### Task
Below are records; reproduce exactly the lines from the one that has "Fachverkäufer im Nahrungsmittelhandwerk" through the one that has "Přidat do košíku", ends included, and nothing more.

### Dataset content

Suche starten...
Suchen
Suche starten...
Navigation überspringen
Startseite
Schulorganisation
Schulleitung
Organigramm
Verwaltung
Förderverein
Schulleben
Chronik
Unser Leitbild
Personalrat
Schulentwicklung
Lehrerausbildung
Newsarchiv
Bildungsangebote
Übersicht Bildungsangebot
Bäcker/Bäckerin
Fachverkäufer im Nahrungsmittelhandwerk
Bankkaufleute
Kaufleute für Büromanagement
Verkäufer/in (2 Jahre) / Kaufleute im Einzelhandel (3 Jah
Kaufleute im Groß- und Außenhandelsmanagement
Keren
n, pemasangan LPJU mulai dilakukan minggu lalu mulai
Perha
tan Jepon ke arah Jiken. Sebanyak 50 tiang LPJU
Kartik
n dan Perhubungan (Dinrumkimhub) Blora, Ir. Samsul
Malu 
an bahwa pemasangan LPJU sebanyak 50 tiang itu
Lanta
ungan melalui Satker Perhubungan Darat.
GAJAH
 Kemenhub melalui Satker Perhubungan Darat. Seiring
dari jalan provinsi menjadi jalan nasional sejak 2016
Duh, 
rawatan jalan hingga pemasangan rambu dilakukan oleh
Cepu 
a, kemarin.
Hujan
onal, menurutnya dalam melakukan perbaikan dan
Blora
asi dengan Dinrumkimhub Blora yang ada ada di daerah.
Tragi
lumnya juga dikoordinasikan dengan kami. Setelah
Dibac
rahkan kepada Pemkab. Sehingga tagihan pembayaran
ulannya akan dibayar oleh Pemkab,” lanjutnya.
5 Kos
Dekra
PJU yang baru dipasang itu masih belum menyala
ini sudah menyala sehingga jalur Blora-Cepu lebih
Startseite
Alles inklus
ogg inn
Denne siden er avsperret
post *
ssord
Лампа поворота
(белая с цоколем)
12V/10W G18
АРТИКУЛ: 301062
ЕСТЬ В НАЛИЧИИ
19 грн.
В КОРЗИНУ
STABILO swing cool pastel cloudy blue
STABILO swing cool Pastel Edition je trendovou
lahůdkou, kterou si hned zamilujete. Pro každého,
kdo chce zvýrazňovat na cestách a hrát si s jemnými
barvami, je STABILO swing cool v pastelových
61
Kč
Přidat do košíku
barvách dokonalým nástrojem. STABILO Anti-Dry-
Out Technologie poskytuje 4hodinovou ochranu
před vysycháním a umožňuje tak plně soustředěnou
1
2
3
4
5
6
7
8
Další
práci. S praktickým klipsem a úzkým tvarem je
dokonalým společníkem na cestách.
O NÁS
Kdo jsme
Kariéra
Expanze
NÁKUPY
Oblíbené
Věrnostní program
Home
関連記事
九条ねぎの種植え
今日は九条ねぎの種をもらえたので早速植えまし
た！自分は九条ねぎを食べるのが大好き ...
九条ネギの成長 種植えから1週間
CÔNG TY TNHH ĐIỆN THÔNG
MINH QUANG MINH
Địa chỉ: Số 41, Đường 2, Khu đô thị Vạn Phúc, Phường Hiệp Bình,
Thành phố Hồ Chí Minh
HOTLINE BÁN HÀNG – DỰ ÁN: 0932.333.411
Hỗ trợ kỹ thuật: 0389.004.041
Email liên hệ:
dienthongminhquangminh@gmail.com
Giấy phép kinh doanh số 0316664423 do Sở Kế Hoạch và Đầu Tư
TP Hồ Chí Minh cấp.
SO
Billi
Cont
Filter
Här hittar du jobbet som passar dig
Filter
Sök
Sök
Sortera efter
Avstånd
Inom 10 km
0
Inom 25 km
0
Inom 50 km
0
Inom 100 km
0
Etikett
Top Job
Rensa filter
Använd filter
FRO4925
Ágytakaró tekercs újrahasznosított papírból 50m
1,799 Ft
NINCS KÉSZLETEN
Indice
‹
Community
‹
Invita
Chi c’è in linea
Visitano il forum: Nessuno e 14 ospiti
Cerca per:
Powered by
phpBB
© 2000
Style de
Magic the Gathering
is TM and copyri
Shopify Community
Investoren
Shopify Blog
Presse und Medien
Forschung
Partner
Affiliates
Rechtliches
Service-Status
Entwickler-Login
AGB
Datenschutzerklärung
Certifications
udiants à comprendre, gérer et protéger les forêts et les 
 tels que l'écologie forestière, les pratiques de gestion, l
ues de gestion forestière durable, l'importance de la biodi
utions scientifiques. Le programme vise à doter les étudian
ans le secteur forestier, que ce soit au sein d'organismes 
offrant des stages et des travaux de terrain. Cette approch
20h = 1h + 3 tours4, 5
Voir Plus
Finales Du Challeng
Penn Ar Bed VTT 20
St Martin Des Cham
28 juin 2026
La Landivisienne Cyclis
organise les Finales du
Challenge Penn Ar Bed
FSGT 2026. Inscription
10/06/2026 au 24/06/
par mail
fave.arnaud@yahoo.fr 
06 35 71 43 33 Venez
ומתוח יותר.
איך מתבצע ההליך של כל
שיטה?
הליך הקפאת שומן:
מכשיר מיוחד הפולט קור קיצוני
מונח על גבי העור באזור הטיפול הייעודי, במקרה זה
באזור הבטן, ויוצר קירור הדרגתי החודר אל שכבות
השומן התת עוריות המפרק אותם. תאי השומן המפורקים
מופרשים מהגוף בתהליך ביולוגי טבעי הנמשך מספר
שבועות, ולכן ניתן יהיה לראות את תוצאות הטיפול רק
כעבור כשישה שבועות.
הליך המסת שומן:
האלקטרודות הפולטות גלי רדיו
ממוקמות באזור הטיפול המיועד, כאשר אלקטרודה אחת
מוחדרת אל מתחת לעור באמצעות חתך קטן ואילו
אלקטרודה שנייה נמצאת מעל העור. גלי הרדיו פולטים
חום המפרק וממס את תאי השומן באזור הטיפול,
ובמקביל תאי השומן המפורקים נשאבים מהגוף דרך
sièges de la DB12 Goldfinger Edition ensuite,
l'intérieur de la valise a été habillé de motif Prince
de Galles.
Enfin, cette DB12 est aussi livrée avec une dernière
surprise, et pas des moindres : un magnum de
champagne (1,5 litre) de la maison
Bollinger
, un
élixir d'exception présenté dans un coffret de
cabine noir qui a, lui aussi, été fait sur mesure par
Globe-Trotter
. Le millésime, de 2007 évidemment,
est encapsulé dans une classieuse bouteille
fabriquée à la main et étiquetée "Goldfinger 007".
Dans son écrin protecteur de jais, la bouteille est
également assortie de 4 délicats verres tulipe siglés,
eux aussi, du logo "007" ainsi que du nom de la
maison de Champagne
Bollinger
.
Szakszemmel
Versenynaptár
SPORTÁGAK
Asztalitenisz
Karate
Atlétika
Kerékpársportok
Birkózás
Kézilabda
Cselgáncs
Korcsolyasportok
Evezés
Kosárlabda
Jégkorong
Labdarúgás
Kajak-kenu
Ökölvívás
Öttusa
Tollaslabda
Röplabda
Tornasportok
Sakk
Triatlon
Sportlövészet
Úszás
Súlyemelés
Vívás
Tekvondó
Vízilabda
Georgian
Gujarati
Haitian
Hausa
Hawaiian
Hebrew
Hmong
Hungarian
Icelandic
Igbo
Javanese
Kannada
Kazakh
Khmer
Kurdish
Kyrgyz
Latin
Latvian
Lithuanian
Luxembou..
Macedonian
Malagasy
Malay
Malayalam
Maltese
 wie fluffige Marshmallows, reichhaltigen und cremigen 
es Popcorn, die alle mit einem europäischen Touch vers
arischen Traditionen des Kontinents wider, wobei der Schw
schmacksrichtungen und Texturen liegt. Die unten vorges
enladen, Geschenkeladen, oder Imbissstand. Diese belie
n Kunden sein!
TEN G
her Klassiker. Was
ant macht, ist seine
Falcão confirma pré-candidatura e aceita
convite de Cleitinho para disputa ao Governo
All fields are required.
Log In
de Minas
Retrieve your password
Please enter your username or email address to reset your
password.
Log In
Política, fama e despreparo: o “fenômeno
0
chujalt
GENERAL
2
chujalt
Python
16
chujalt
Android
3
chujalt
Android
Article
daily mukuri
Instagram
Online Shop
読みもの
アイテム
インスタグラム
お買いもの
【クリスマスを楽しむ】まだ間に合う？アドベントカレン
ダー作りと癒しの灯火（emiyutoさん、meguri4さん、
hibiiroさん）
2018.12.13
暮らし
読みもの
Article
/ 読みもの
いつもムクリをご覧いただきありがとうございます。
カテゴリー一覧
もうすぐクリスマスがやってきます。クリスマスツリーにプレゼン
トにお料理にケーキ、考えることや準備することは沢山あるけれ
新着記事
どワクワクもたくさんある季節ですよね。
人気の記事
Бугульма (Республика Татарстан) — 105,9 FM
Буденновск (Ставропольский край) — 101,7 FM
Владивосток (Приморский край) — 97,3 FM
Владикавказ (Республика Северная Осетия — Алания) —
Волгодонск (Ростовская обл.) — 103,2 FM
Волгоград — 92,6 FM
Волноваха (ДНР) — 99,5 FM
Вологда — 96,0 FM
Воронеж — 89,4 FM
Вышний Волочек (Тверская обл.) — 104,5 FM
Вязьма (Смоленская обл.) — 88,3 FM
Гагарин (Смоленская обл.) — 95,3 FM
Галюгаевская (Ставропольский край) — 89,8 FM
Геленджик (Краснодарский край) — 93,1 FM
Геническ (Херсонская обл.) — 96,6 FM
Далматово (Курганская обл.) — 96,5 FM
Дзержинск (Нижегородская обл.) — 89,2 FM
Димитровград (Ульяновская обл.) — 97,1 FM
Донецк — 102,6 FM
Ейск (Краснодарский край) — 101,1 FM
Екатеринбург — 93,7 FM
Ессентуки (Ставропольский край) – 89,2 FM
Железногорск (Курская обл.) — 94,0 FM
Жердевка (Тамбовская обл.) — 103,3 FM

### Answer space
Fachverkäufer im Nahrungsmittelhandwerk
Bankkaufleute
Kaufleute für Büromanagement
Verkäufer/in (2 Jahre) / Kaufleute im Einzelhandel (3 Jah
Kaufleute im Groß- und Außenhandelsmanagement
Keren
n, pemasangan LPJU mulai dilakukan minggu lalu mulai
Perha
tan Jepon ke arah Jiken. Sebanyak 50 tiang LPJU
Kartik
n dan Perhubungan (Dinrumkimhub) Blora, Ir. Samsul
Malu 
an bahwa pemasangan LPJU sebanyak 50 tiang itu
Lanta
ungan melalui Satker Perhubungan Darat.
GAJAH
 Kemenhub melalui Satker Perhubungan Darat. Seiring
dari jalan provinsi menjadi jalan nasional sejak 2016
Duh, 
rawatan jalan hingga pemasangan rambu dilakukan oleh
Cepu 
a, kemarin.
Hujan
onal, menurutnya dalam melakukan perbaikan dan
Blora
asi dengan Dinrumkimhub Blora yang ada ada di daerah.
Tragi
lumnya juga dikoordinasikan dengan kami. Setelah
Dibac
rahkan kepada Pemkab. Sehingga tagihan pembayaran
ulannya akan dibayar oleh Pemkab,” lanjutnya.
5 Kos
Dekra
PJU yang baru dipasang itu masih belum menyala
ini sudah menyala sehingga jalur Blora-Cepu lebih
Startseite
Alles inklus
ogg inn
Denne siden er avsperret
post *
ssord
Лампа поворота
(белая с цоколем)
12V/10W G18
АРТИКУЛ: 301062
ЕСТЬ В НАЛИЧИИ
19 грн.
В КОРЗИНУ
STABILO swing cool pastel cloudy blue
STABILO swing cool Pastel Edition je trendovou
lahůdkou, kterou si hned zamilujete. Pro každého,
kdo chce zvýrazňovat na cestách a hrát si s jemnými
barvami, je STABILO swing cool v pastelových
61
Kč
Přidat do košíku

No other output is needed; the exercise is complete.